Hasta ahí llega la historia que nos cuenta el Padre Feijóo. No nos dice en qué fecha ocurrió, ni si el médico fue castigado por su mala praxis, ni la edad del escribano ni las circunstancias en que sufrió el accidente. Igual cayó de un caballo. Estaríamos agradecidos si se hubiera explayado un poco más, pero como buen hombre de ciencias se limitó a relatar la parte del suceso que le interesaba, que era el hecho de que no se hubiera comprobado a conciencia si el accidentado estaba muerto o vivo.
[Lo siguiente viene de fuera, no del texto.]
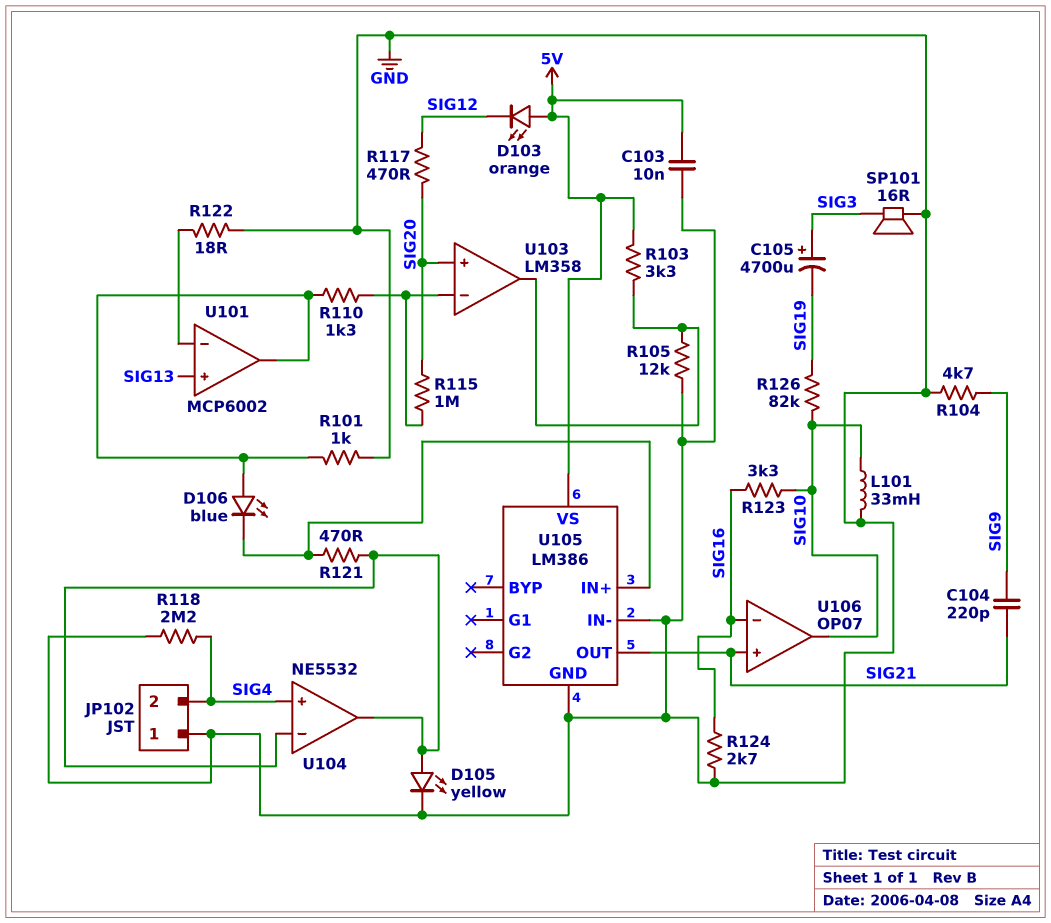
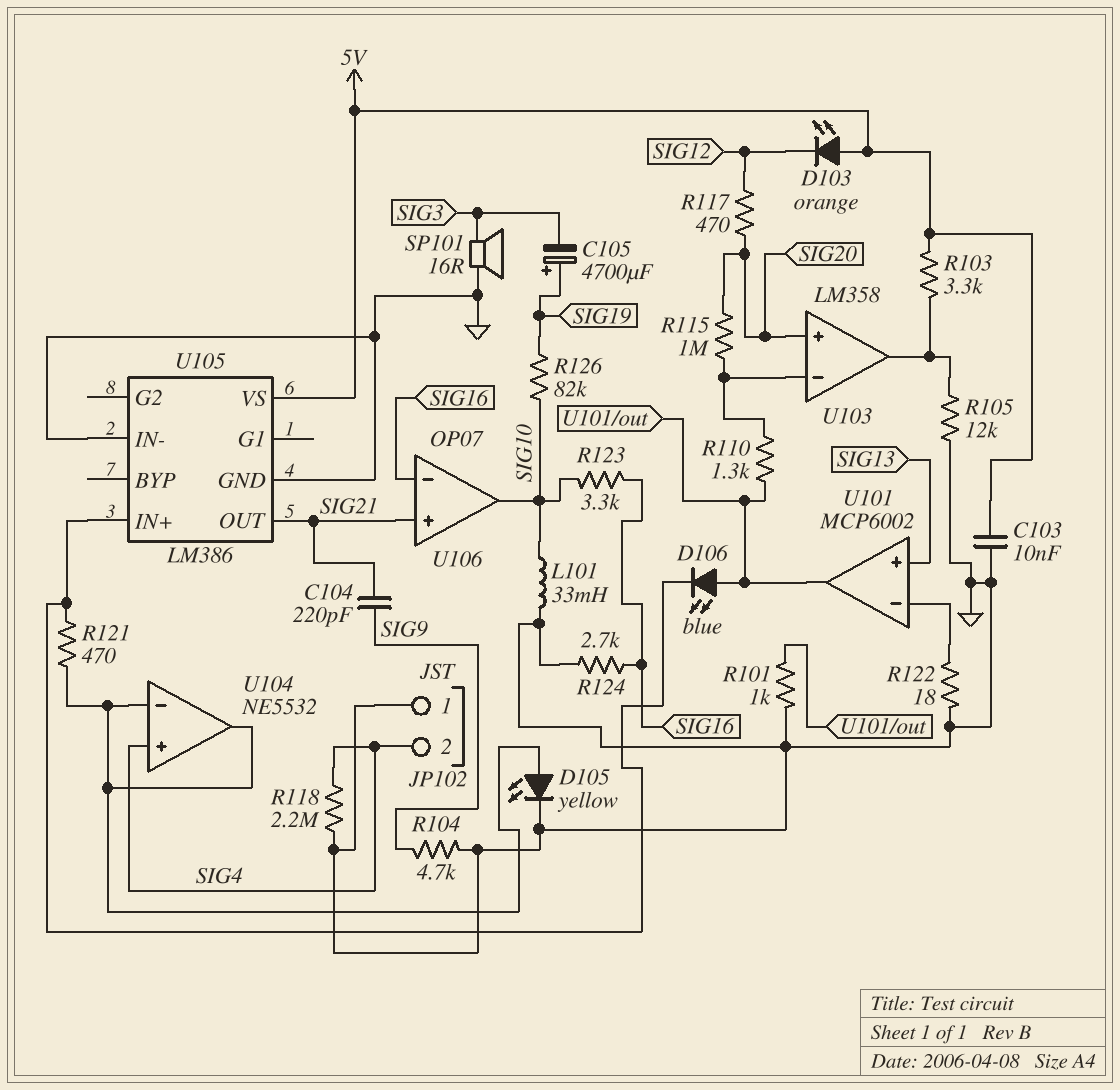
C105: 4700uF (plus SIG3, minus SIG19) -> 4700uF (plus SIG19, minus SIG3)

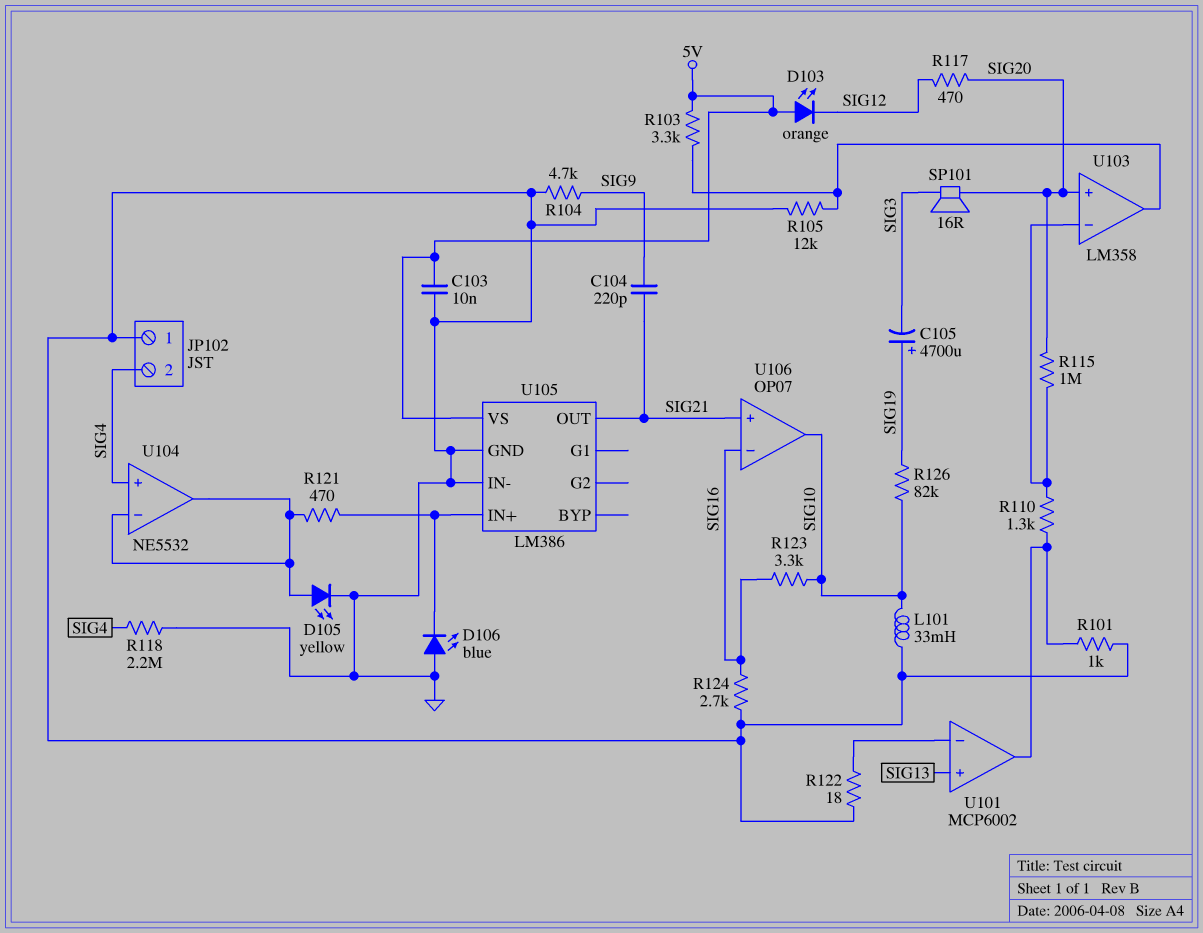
D106: LED blue (A U101/out, K U105/IN+) -> LED blue (A GND, K U105/IN+)
SP101: speaker 16R (GND, SIG3) -> speaker 16R (SIG3, SIG20)

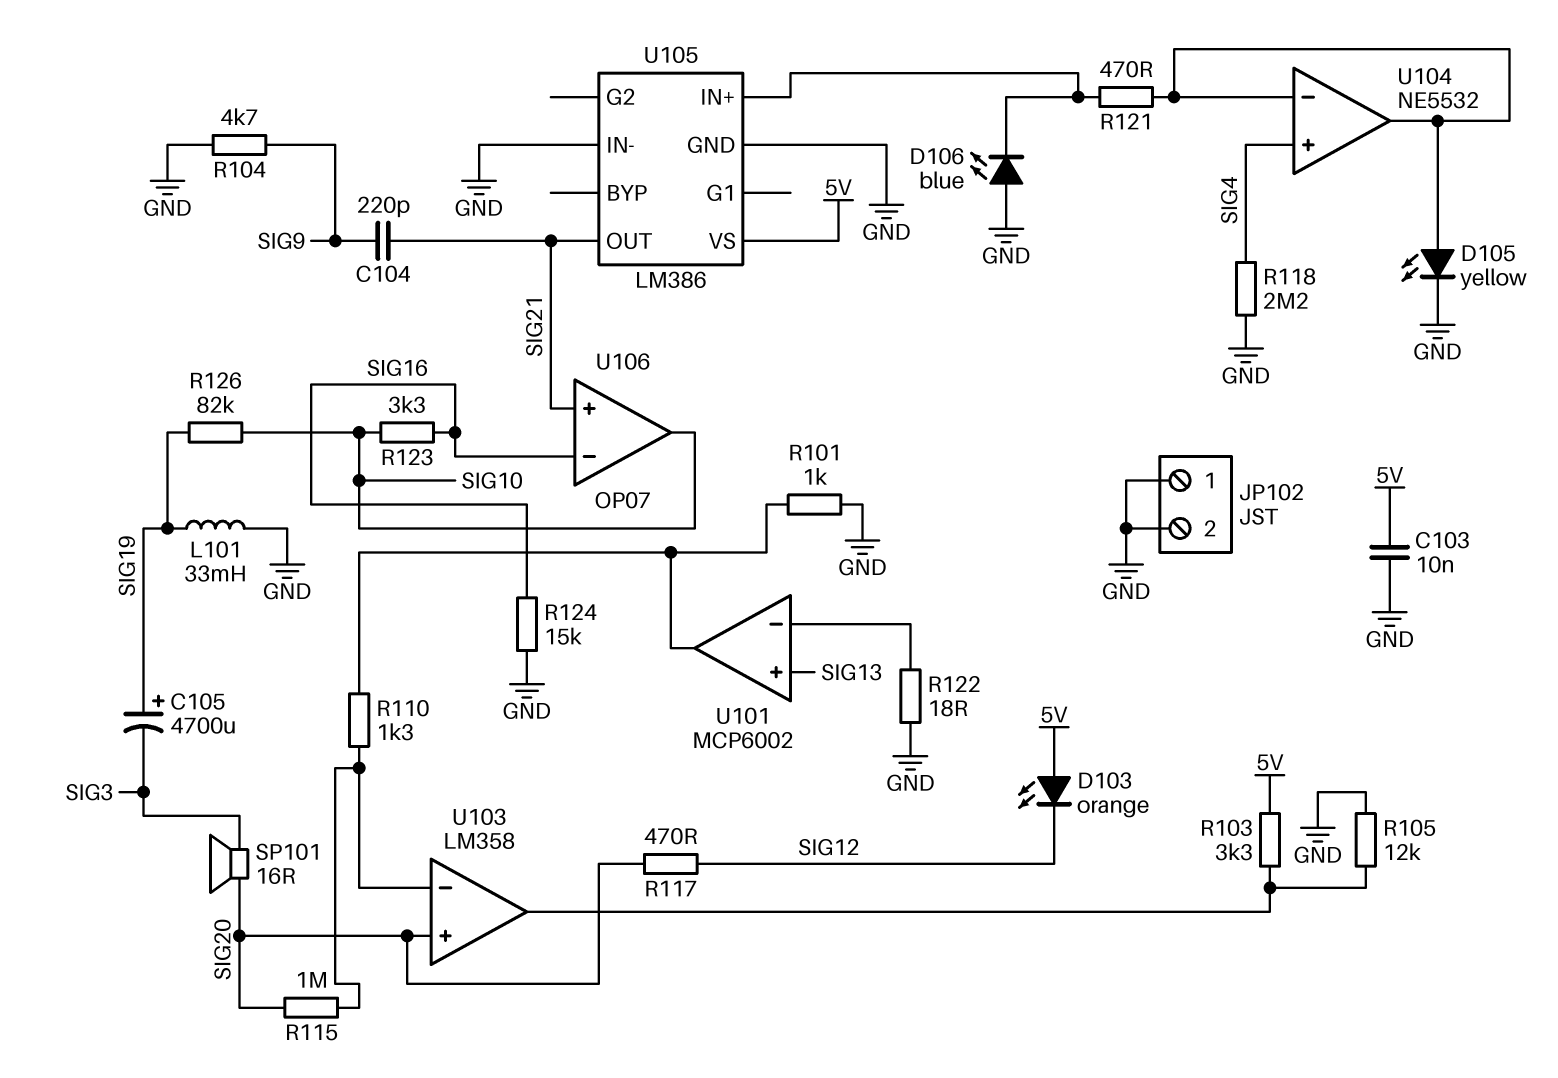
JP102 pin 2: SIG4 -> GND
L101: 33mH (GND, SIG10) -> 33mH (GND, SIG19)
R124: 2.7k (GND, SIG16) -> 15k (GND, SIG16)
Luego el autor pasa a aleccionar a los médicos incompetentes, a quienes llama brutos e insensatos. Los médicos, según Feijóo, se daban prisa en enterrar a los difuntos por miedo a la putrefacción de la carne, y tanta premura ocasionalmente podía dar lugar a errores como el cometido con nuestro escribano. Y se pregunta el fraile, con lógica aplastante:
"¿No estamos oliendo, y aun comiendo diariamente carnes y pescados, tres o cuatro días después de muertos, cuando ya se percibe su olor a cuatro, o seis pasos de distancia, sin que esto nos ofenda?".

Ilustración para el blog de Rodrigo Cota. MARUXA

Pues vamos a darle la razón, qué remedio nos queda. Sabemos que la costumbre de regar con limón pescados y mariscos viene de tiempos en los que se comían varios días después de la captura. Eran tiempos difíciles, no había neveras ni latas de conservas y se comía lo que había para comer, tuviera un día o una semana. El limón ayudaba a disimular sabores y olores. Feijóo vivió a caballo entre los siglos XVII y XVIII, por lo que es de suponer que la historia del escribano se produjo por aquellas fechas, quizá antes, pero en todo caso, la recomendación era igualmente válida en sus días, pues de otra manera no se hubiese molestado en contárnosla.

Visto así, tiene razón. Si podemos comer un pescado apestoso o una carne putrefacta, bien podemos esperar a ver si los escribanos se pudren o no se pudren antes de enterrarlos. Y ese consejo bien vale para hoy. Venden por ahí féretros con alarmas. Si el escribano despierta y hace un movimiento cualquiera o pide ayuda a gritos, como sin duda hizo nuestro protagonista, suena la alarma y alguien va corriendo a desenterrarlo. No se conoce caso de que alguna de esas alarmas haya saltado alguna vez, pero el día que lo haga comprenderemos su utilidad.

Contaba el otro día Rafa Cabeleira un caso parecido, el de una vecina suya de Campelo que despertó también en un ataúd, pero antes de ser enterrada, en medio de su propio velatorio. A mí no me gustaría despertarme enterrado, pero en mi velatorio no me importaría demasiado. Podría levantarme y pasar lista entre los presentes para poner una cruz a todos los que no estuvieran llorando mi muerte y no saludarlos en adelante.

El pobre escribano luchó por su vida. Hay que tener fuerza y estar desesperado para lograr levantar la tapa del sarcófago y tres o cuatro dedos la de tierra que lo cubría. No es manera de morir para un escribano. De haber tenido pluma, papel y tintero pudo dedicar sus últimos esfuerzos en levantar acta de lo sucedido.